Stay Close and Connected to People Who Care About You
Learning you have HIV—and talking about it—can be some of the most difficult parts of having the condition. You do not have to go through this alone. As a matter of fact, you may find a new family because of it. You may connect with and learn from others who've been there.
Think about who should be told (like your sexual partner) and confide in them.
Your HIV status is a very personal matter and you might not be ready to tell everyone. Some people may not understand, or you might feel the need to protect them from the worries you may feel with your HIV status. But you may also be surprised at how supportive your loved ones can be. You should also consider telling close friends or family members, because they may help you in times of need.
Talking With Your Partners
Strong relationships are based on trust and honesty. At the end of the day, it’s up to you who you choose to tell, and when. Your sexual partners, however, must be made aware of your status.
You and your partner should routinely talk about sex, sexually transmitted infections (STIs), and condom use. In many cases it won’t be an easy conversation. But in the end, you will be more confident that you and your partner are making informed decisions.
Having HIV infection does not mean that you have to give up sex.

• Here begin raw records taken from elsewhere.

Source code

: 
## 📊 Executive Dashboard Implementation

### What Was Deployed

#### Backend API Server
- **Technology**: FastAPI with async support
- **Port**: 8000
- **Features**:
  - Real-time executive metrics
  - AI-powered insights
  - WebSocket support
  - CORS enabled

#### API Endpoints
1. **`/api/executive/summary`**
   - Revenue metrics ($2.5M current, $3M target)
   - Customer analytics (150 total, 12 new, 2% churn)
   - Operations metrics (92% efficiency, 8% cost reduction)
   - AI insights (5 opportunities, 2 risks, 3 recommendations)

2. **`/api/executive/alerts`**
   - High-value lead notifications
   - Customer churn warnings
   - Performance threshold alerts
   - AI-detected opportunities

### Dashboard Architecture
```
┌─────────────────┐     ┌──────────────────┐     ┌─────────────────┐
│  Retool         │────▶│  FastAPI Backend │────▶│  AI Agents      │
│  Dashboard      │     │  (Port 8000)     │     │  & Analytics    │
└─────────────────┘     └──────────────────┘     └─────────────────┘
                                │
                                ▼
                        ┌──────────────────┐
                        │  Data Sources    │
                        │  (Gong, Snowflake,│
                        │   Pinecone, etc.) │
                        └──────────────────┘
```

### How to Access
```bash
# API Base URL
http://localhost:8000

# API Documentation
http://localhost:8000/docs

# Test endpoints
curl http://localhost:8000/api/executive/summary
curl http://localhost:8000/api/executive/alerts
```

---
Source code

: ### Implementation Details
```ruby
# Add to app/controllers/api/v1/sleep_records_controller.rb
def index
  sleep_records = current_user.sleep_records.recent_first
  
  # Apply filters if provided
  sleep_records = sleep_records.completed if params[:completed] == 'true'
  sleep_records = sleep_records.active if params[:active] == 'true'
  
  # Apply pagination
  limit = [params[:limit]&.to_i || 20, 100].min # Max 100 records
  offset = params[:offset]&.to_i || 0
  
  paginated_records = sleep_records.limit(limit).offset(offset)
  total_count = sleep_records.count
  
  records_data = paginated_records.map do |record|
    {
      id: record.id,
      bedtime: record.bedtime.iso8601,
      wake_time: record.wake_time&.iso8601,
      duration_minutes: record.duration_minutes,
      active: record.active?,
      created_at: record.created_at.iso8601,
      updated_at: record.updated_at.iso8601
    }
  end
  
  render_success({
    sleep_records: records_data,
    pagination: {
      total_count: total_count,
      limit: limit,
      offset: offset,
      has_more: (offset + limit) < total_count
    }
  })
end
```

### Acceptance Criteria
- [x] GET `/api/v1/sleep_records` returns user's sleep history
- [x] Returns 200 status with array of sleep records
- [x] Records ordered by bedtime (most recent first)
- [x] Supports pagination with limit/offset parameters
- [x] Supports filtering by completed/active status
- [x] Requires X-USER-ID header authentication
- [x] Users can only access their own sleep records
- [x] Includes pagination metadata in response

In fact, now is the time for a healthier relationship with sex. In the interest of self-care and the care of your partner:
- Learn safer sex practices and use them. Remember, safer sex is about more than not only passing HIV to anyone else. There are many other diseases around that you do not want to catch from another person.
- If you are being threatened with physical or emotional abuse, let someone know what is happening to you (you cannot have a healthy sex life if you don’t feel safe).
- Support groups offer excellent opportunities to discuss sexual and relationship issues.
There are no hard rules when it comes to disclosing your HIV status. There is no right time. The best time is when you are ready. An AIDS service organization (ASO) will get you connected to the people who can help you, no matter what your needs.